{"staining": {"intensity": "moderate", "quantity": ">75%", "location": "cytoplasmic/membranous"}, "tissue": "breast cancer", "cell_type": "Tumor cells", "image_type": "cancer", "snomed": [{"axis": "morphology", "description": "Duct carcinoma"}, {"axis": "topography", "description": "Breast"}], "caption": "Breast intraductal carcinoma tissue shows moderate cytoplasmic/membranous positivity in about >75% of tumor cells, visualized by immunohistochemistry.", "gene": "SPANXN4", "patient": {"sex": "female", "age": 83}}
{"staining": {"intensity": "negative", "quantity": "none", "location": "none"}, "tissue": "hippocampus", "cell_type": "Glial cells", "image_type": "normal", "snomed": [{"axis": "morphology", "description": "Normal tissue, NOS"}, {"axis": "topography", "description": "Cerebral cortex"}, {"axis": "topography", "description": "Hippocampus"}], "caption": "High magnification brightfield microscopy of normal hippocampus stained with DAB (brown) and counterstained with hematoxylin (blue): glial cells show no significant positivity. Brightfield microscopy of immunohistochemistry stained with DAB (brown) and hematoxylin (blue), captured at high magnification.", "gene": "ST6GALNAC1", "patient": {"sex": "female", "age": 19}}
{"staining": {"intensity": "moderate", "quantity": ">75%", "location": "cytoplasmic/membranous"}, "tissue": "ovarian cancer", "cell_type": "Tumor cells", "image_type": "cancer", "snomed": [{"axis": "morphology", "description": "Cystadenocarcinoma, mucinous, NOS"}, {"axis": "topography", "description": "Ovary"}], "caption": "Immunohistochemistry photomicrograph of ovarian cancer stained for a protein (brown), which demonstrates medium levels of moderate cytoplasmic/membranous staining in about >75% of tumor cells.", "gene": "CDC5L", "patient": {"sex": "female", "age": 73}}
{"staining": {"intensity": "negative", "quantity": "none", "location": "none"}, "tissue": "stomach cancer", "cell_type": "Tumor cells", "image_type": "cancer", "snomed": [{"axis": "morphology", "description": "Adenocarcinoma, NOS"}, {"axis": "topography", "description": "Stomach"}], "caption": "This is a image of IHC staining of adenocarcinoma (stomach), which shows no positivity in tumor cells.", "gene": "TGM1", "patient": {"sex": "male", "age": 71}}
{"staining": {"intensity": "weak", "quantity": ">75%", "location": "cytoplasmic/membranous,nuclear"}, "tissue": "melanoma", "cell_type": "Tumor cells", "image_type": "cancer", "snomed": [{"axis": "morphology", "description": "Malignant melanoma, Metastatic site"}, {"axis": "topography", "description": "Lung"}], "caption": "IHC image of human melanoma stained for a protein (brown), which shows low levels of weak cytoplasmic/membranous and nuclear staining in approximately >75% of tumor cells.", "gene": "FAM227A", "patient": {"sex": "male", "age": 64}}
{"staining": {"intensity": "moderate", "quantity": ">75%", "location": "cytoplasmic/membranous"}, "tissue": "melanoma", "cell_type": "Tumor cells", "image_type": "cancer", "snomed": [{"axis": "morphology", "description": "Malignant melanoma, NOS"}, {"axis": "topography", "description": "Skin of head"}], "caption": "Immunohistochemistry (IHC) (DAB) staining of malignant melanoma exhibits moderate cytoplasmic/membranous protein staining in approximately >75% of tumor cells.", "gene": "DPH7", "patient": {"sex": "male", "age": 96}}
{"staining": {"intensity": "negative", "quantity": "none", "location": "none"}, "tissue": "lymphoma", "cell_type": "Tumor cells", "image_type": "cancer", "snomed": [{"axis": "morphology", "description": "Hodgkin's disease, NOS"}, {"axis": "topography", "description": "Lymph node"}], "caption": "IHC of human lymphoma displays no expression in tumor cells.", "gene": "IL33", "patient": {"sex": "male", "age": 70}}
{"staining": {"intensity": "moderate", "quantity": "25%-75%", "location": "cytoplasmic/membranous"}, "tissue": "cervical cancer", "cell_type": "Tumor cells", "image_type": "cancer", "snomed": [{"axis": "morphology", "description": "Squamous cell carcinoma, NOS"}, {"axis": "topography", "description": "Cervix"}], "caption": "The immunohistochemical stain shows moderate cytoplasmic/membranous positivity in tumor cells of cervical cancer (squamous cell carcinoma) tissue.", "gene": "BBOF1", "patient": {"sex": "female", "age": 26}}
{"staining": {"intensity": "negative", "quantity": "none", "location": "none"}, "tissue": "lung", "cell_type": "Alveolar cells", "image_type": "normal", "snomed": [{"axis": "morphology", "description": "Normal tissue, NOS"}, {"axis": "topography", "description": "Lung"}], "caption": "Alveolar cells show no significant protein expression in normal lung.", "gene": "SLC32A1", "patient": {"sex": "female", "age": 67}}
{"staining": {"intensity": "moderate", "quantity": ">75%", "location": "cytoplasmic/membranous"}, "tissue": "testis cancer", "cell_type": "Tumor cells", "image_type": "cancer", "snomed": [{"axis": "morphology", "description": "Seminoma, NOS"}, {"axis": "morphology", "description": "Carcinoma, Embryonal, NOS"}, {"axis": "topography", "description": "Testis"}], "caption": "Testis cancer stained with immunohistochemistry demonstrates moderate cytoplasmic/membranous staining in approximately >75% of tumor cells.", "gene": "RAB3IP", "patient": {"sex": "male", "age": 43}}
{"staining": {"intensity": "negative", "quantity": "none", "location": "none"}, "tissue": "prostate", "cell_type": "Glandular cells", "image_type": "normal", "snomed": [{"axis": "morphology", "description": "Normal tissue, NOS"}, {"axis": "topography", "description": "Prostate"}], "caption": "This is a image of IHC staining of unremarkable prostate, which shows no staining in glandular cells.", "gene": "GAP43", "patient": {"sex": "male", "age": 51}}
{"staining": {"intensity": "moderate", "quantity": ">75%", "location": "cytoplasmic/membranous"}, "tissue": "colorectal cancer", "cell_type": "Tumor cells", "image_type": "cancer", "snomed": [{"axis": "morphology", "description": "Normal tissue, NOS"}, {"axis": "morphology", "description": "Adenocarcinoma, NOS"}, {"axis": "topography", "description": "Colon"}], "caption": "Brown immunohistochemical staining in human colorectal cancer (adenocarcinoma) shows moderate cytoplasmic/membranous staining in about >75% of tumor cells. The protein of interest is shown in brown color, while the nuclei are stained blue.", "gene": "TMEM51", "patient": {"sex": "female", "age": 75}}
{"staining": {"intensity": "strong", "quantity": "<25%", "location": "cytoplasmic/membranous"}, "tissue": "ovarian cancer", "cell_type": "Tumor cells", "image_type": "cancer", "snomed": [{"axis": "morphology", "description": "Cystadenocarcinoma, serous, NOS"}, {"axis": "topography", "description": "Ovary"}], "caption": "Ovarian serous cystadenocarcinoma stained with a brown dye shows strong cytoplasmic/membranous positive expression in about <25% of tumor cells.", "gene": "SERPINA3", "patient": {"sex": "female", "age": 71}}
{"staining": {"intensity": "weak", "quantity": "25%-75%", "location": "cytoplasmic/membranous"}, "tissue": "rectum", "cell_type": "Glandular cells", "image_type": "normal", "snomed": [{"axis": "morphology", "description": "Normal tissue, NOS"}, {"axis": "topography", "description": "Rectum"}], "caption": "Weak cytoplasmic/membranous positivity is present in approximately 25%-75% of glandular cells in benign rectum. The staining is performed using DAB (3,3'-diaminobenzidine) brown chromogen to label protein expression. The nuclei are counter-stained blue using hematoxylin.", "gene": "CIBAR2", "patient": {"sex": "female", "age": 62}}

────────

• **AIM OF THE TASK**
Would you please copy the material above exactly, with nothing left out?

• **OUTPUT FOR THIS TASK**
{"staining": {"intensity": "moderate", "quantity": ">75%", "location": "cytoplasmic/membranous"}, "tissue": "breast cancer", "cell_type": "Tumor cells", "image_type": "cancer", "snomed": [{"axis": "morphology", "description": "Duct carcinoma"}, {"axis": "topography", "description": "Breast"}], "caption": "Breast intraductal carcinoma tissue shows moderate cytoplasmic/membranous positivity in about >75% of tumor cells, visualized by immunohistochemistry.", "gene": "SPANXN4", "patient": {"sex": "female", "age": 83}}
{"staining": {"intensity": "negative", "quantity": "none", "location": "none"}, "tissue": "hippocampus", "cell_type": "Glial cells", "image_type": "normal", "snomed": [{"axis": "morphology", "description": "Normal tissue, NOS"}, {"axis": "topography", "description": "Cerebral cortex"}, {"axis": "topography", "description": "Hippocampus"}], "caption": "High magnification brightfield microscopy of normal hippocampus stained with DAB (brown) and counterstained with hematoxylin (blue): glial cells show no significant positivity. Brightfield microscopy of immunohistochemistry stained with DAB (brown) and hematoxylin (blue), captured at high magnification.", "gene": "ST6GALNAC1", "patient": {"sex": "female", "age": 19}}
{"staining": {"intensity": "moderate", "quantity": ">75%", "location": "cytoplasmic/membranous"}, "tissue": "ovarian cancer", "cell_type": "Tumor cells", "image_type": "cancer", "snomed": [{"axis": "morphology", "description": "Cystadenocarcinoma, mucinous, NOS"}, {"axis": "topography", "description": "Ovary"}], "caption": "Immunohistochemistry photomicrograph of ovarian cancer stained for a protein (brown), which demonstrates medium levels of moderate cytoplasmic/membranous staining in about >75% of tumor cells.", "gene": "CDC5L", "patient": {"sex": "female", "age": 73}}
{"staining": {"intensity": "negative", "quantity": "none", "location": "none"}, "tissue": "stomach cancer", "cell_type": "Tumor cells", "image_type": "cancer", "snomed": [{"axis": "morphology", "description": "Adenocarcinoma, NOS"}, {"axis": "topography", "description": "Stomach"}], "caption": "This is a image of IHC staining of adenocarcinoma (stomach), which shows no positivity in tumor cells.", "gene": "TGM1", "patient": {"sex": "male", "age": 71}}
{"staining": {"intensity": "weak", "quantity": ">75%", "location": "cytoplasmic/membranous,nuclear"}, "tissue": "melanoma", "cell_type": "Tumor cells", "image_type": "cancer", "snomed": [{"axis": "morphology", "description": "Malignant melanoma, Metastatic site"}, {"axis": "topography", "description": "Lung"}], "caption": "IHC image of human melanoma stained for a protein (brown), which shows low levels of weak cytoplasmic/membranous and nuclear staining in approximately >75% of tumor cells.", "gene": "FAM227A", "patient": {"sex": "male", "age": 64}}
{"staining": {"intensity": "moderate", "quantity": ">75%", "location": "cytoplasmic/membranous"}, "tissue": "melanoma", "cell_type": "Tumor cells", "image_type": "cancer", "snomed": [{"axis": "morphology", "description": "Malignant melanoma, NOS"}, {"axis": "topography", "description": "Skin of head"}], "caption": "Immunohistochemistry (IHC) (DAB) staining of malignant melanoma exhibits moderate cytoplasmic/membranous protein staining in approximately >75% of tumor cells.", "gene": "DPH7", "patient": {"sex": "male", "age": 96}}
{"staining": {"intensity": "negative", "quantity": "none", "location": "none"}, "tissue": "lymphoma", "cell_type": "Tumor cells", "image_type": "cancer", "snomed": [{"axis": "morphology", "description": "Hodgkin's disease, NOS"}, {"axis": "topography", "description": "Lymph node"}], "caption": "IHC of human lymphoma displays no expression in tumor cells.", "gene": "IL33", "patient": {"sex": "male", "age": 70}}
{"staining": {"intensity": "moderate", "quantity": "25%-75%", "location": "cytoplasmic/membranous"}, "tissue": "cervical cancer", "cell_type": "Tumor cells", "image_type": "cancer", "snomed": [{"axis": "morphology", "description": "Squamous cell carcinoma, NOS"}, {"axis": "topography", "description": "Cervix"}], "caption": "The immunohistochemical stain shows moderate cytoplasmic/membranous positivity in tumor cells of cervical cancer (squamous cell carcinoma) tissue.", "gene": "BBOF1", "patient": {"sex": "female", "age": 26}}
{"staining": {"intensity": "negative", "quantity": "none", "location": "none"}, "tissue": "lung", "cell_type": "Alveolar cells", "image_type": "normal", "snomed": [{"axis": "morphology", "description": "Normal tissue, NOS"}, {"axis": "topography", "description": "Lung"}], "caption": "Alveolar cells show no significant protein expression in normal lung.", "gene": "SLC32A1", "patient": {"sex": "female", "age": 67}}
{"staining": {"intensity": "moderate", "quantity": ">75%", "location": "cytoplasmic/membranous"}, "tissue": "testis cancer", "cell_type": "Tumor cells", "image_type": "cancer", "snomed": [{"axis": "morphology", "description": "Seminoma, NOS"}, {"axis": "morphology", "description": "Carcinoma, Embryonal, NOS"}, {"axis": "topography", "description": "Testis"}], "caption": "Testis cancer stained with immunohistochemistry demonstrates moderate cytoplasmic/membranous staining in approximately >75% of tumor cells.", "gene": "RAB3IP", "patient": {"sex": "male", "age": 43}}
{"staining": {"intensity": "negative", "quantity": "none", "location": "none"}, "tissue": "prostate", "cell_type": "Glandular cells", "image_type": "normal", "snomed": [{"axis": "morphology", "description": "Normal tissue, NOS"}, {"axis": "topography", "description": "Prostate"}], "caption": "This is a image of IHC staining of unremarkable prostate, which shows no staining in glandular cells.", "gene": "GAP43", "patient": {"sex": "male", "age": 51}}
{"staining": {"intensity": "moderate", "quantity": ">75%", "location": "cytoplasmic/membranous"}, "tissue": "colorectal cancer", "cell_type": "Tumor cells", "image_type": "cancer", "snomed": [{"axis": "morphology", "description": "Normal tissue, NOS"}, {"axis": "morphology", "description": "Adenocarcinoma, NOS"}, {"axis": "topography", "description": "Colon"}], "caption": "Brown immunohistochemical staining in human colorectal cancer (adenocarcinoma) shows moderate cytoplasmic/membranous staining in about >75% of tumor cells. The protein of interest is shown in brown color, while the nuclei are stained blue.", "gene": "TMEM51", "patient": {"sex": "female", "age": 75}}
{"staining": {"intensity": "strong", "quantity": "<25%", "location": "cytoplasmic/membranous"}, "tissue": "ovarian cancer", "cell_type": "Tumor cells", "image_type": "cancer", "snomed": [{"axis": "morphology", "description": "Cystadenocarcinoma, serous, NOS"}, {"axis": "topography", "description": "Ovary"}], "caption": "Ovarian serous cystadenocarcinoma stained with a brown dye shows strong cytoplasmic/membranous positive expression in about <25% of tumor cells.", "gene": "SERPINA3", "patient": {"sex": "female", "age": 71}}
{"staining": {"intensity": "weak", "quantity": "25%-75%", "location": "cytoplasmic/membranous"}, "tissue": "rectum", "cell_type": "Glandular cells", "image_type": "normal", "snomed": [{"axis": "morphology", "description": "Normal tissue, NOS"}, {"axis": "topography", "description": "Rectum"}], "caption": "Weak cytoplasmic/membranous positivity is present in approximately 25%-75% of glandular cells in benign rectum. The staining is performed using DAB (3,3'-diaminobenzidine) brown chromogen to label protein expression. The nuclei are counter-stained blue using hematoxylin.", "gene": "CIBAR2", "patient": {"sex": "female", "age": 62}}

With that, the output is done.